> [Work to complete]: Find how many lines of the records below contain the word "sequedad" and write that number by itself.

> [Provided records]:
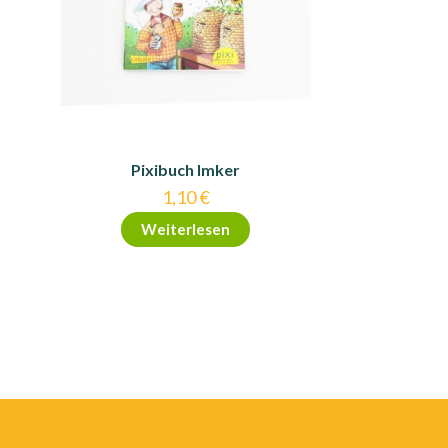
Pixibuch Imker
1,10
€
Weiterlesen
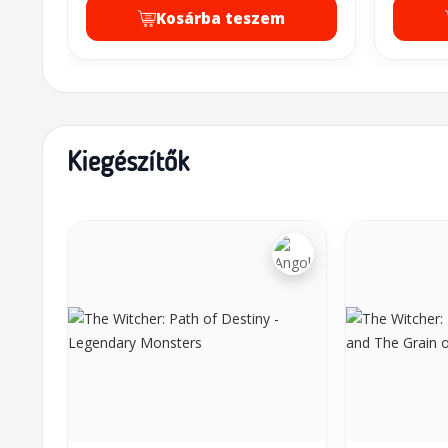
Kosárba teszem
Kiegészítők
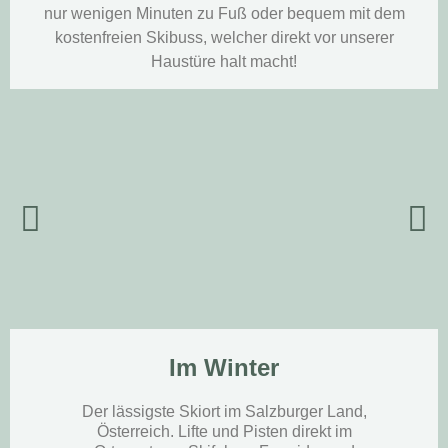
nur wenigen Minuten zu Fuß oder bequem mit dem
kostenfreien Skibuss, welcher direkt vor unserer
Haustüre halt macht!
Im Winter
Der lässigste Skiort im Salzburger Land,
Österreich. Lifte und Pisten direkt im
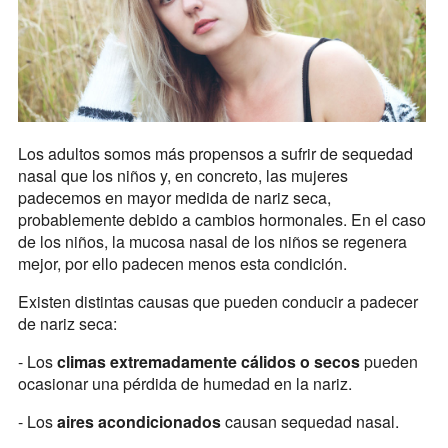
Los adultos somos más propensos a sufrir de sequedad
nasal que los niños y, en concreto, las mujeres
padecemos en mayor medida de nariz seca,
probablemente debido a cambios hormonales. En el caso
de los niños, la mucosa nasal de los niños se regenera
mejor, por ello padecen menos esta condición.
Existen distintas causas que pueden conducir a padecer
de nariz seca:
- Los
climas extremadamente cálidos o secos
pueden
ocasionar una pérdida de humedad en la nariz.
- Los
aires acondicionados
causan sequedad nasal.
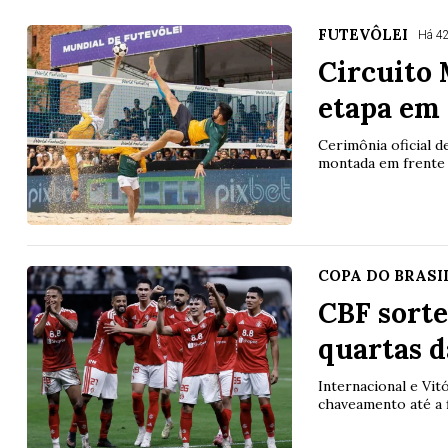
FUTEVÔLEI
Há 4
Circuito 
etapa em
Cerimônia oficial de
montada em frente 
COPA DO BRASI
CBF sorte
quartas d
Internacional e Vit
chaveamento até a f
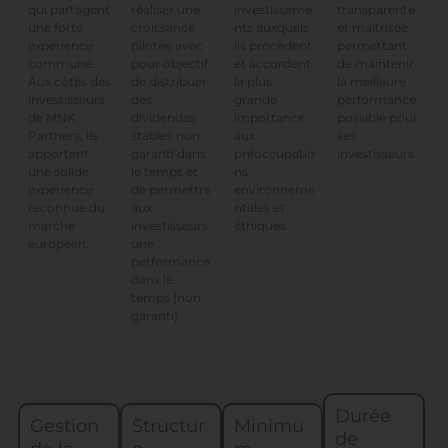
qui partagent
investisseme
transparente
réaliser une
une forte
nts auxquels
et maîtrisée,
croissance
expérience
ils procèdent
permettant
pilotée avec
commune.
et accordent
de maintenir
pour objectif
Aux côtés des
la plus
la meilleure
de distribuer
investisseurs
grande
performance
des
de MNK
importance
possible pour
dividendes
Partners, ils
aux
ses
stables non
apportent
préoccupatio
investisseurs.
garanti dans
une solide
ns
le temps et
expérience
environneme
de permettre
reconnue du
ntales et
aux
marché
éthiques.
investisseurs
européen.
une
performance
dans le
temps (non
garanti)
Durée
Gestion
Structur
Minimu
de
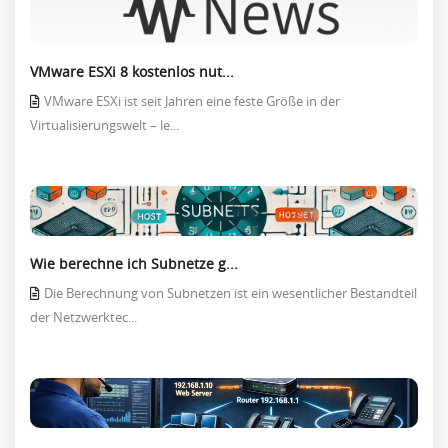
VMware ESXi 8 kostenlos nut...
VMware ESXi ist seit Jahren eine feste Größe in der
Virtualisierungswelt – le...
Wie berechne ich Subnetze g...
Die Berechnung von Subnetzen ist ein wesentlicher Bestandteil
der Netzwerktec...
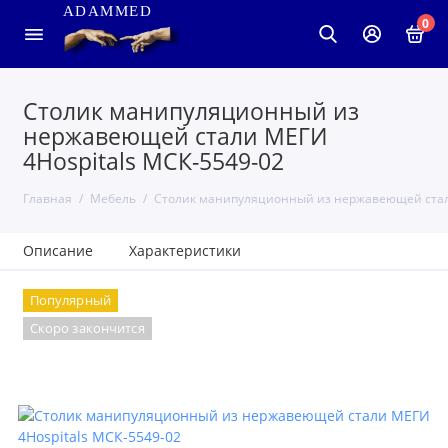
ADAMMED
0
Столик манипуляционный из
нержавеющей стали МЕГИ
4Hospitals МСК-5549-02
Главная
Мебель
Столик манипуляционный из нержавеющей стали
Описание
Характеристики
Популярный
Скоро закончится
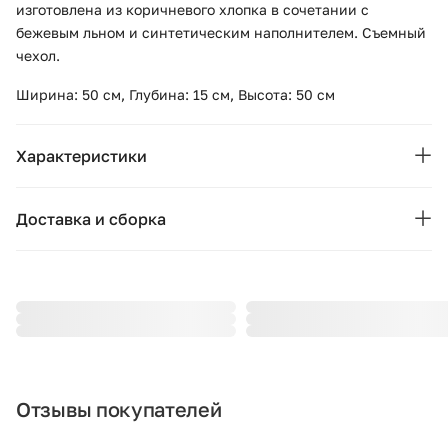
изготовлена из коричневого хлопка в сочетании с
бежевым льном и синтетическим наполнителем. Съемный
чехол.
Ширина: 50 см, Глубина: 15 см, Высота: 50 см
Характеристики
Основные
Доставка и сборка
Бренд:
VICAL
Москва и область
Страна бренда:
Испания
Подушки, вазы, свечи — от 1490 ₽;
Стулья, пуфы, вешалки — от 1990 ₽;
Коллекция:
YAEL
Комоды, шкафы, стеллажи — от 3990 ₽.
Цвет:
коричневый
Стоимость рассчитывается в зависимости от габаритов
товара, количества мест, проноса и подъёма на этаж. При
Отзывы покупателей
Гарантия:
12 месяцев
доставке за МКАД начисляется 80 ₽ за каждый километр.
Точную стоимость уточняйте у менеджера.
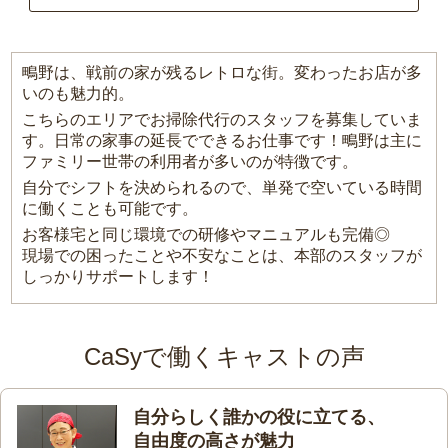
鴫野は、戦前の家が残るレトロな街。変わったお店が多
いのも魅力的。
こちらのエリアでお掃除代行のスタッフを募集していま
す。日常の家事の延長でできるお仕事です！鴫野は主に
ファミリー世帯の利用者が多いのが特徴です。
自分でシフトを決められるので、単発で空いている時間
に働くことも可能です。
お客様宅と同じ環境での研修やマニュアルも完備◎
現場での困ったことや不安なことは、本部のスタッフが
しっかりサポートします！
CaSyで働くキャストの声
自分らしく誰かの役に立てる、
自由度の高さが魅力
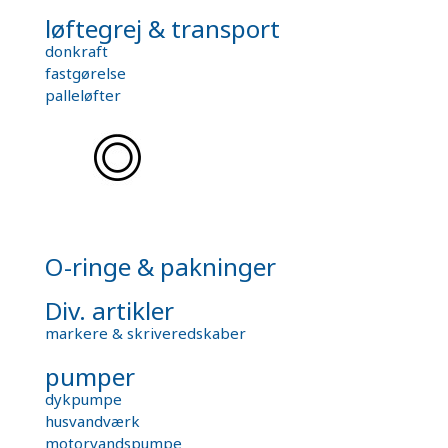
løftegrej & transport
donkraft
fastgørelse
palleløfter
O-ringe & pakninger
Div. artikler
markere & skriveredskaber
pumper
dykpumpe
husvandværk
motorvandspumpe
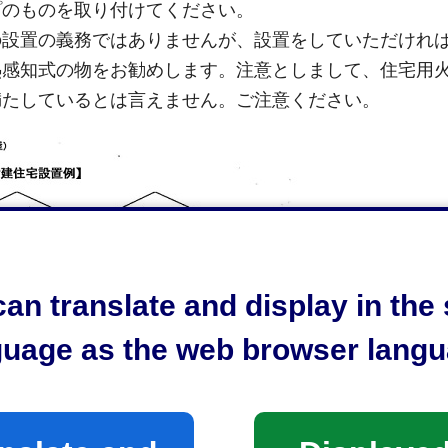
プのものを取り付けてください。
の設置の義務ではありませんが、設置をしていただけれ
熱感知式の物をお勧めします。注意としまして、住宅用
満たしているとは言えません。ご注意ください。
an translate and display in th
guage as the web browser langu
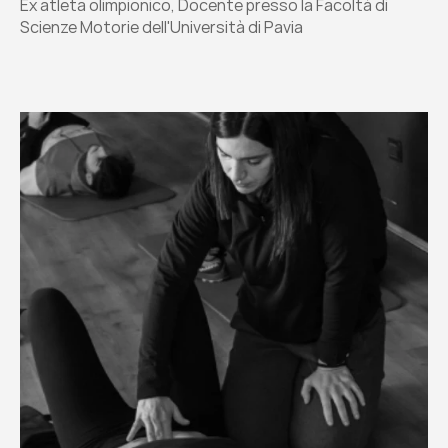
Ex atleta olimpionico, Docente presso la Facoltà di 
Scienze Motorie dell'Università di Pavia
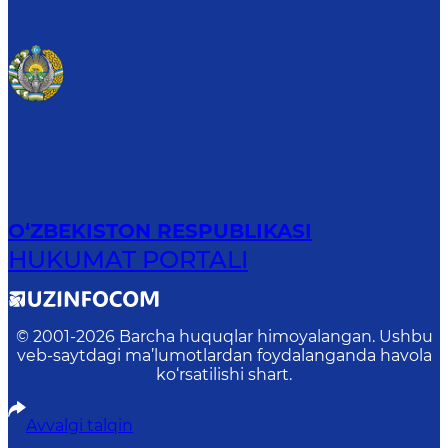
O‘ZBEKISTON RESPUBLIKASI
HUKUMAT PORTALI
© 2001-
2026
Barcha huquqlar himoyalangan. Ushbu
veb-saytdagi ma’lumotlardan foydalanganda havola
ko‘rsatilishi shart.
Avvalgi talqin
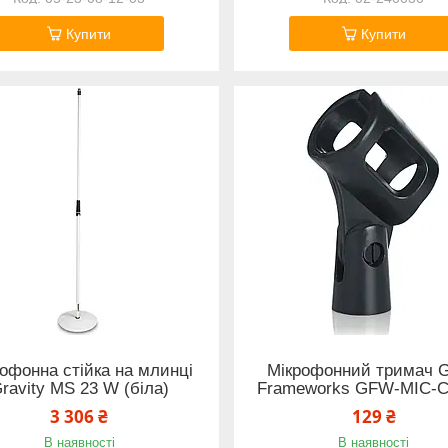
Купити
Купити
офонна стійка на млинці
Мікрофонний тримач G
ravity MS 23 W (біла)
Frameworks GFW-MIC-
3 306 ₴
129 ₴
В наявності
В наявності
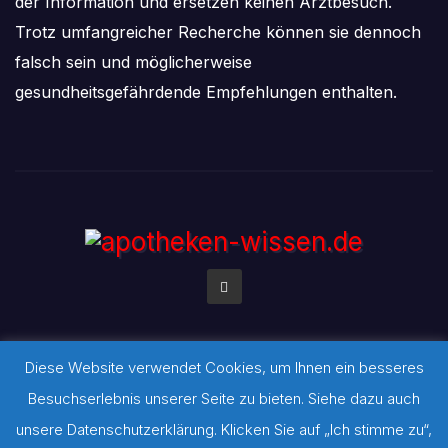
der Information und ersetzen keinen Arztbesuch.
Trotz umfangreicher Recherche können sie dennoch
falsch sein und möglicherweise
gesundheitsgefährdende Empfehlungen enthalten.
Diese Website verwendet Cookies, um Ihnen ein besseres
Stolz präsentiert von WordPress
|
Theme:
Newsbulk
von
Besuchserlebnis unserer Seite zu bieten. Siehe dazu auch
Themeansar
unsere Datenschutzerklärung. Klicken Sie auf „Ich stimme zu“,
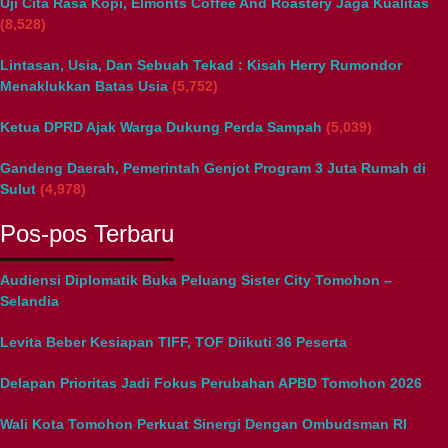
Uji Cita Rasa Kopi, Elmonts Coffee And Roastery Jaga Kualitas
(8,528)
Lintasan, Usia, Dan Sebuah Tekad : Kisah Herry Rumondor
Menaklukkan Batas Usia
(5,752)
Ketua DPRD Ajak Warga Dukung Perda Sampah
(5,039)
Gandeng Daerah, Pemerintah Genjot Program 3 Juta Rumah di
Sulut
(4,978)
Pos-pos Terbaru
Audiensi Diplomatik Buka Peluang Sister City Tomohon –
Selandia
Levita Beber Kesiapan TIFF, TOF Diikuti 36 Peserta
Delapan Prioritas Jadi Fokus Perubahan APBD Tomohon 2026
Wali Kota Tomohon Perkuat Sinergi Dengan Ombudsman RI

> [Solution to this problem]: 2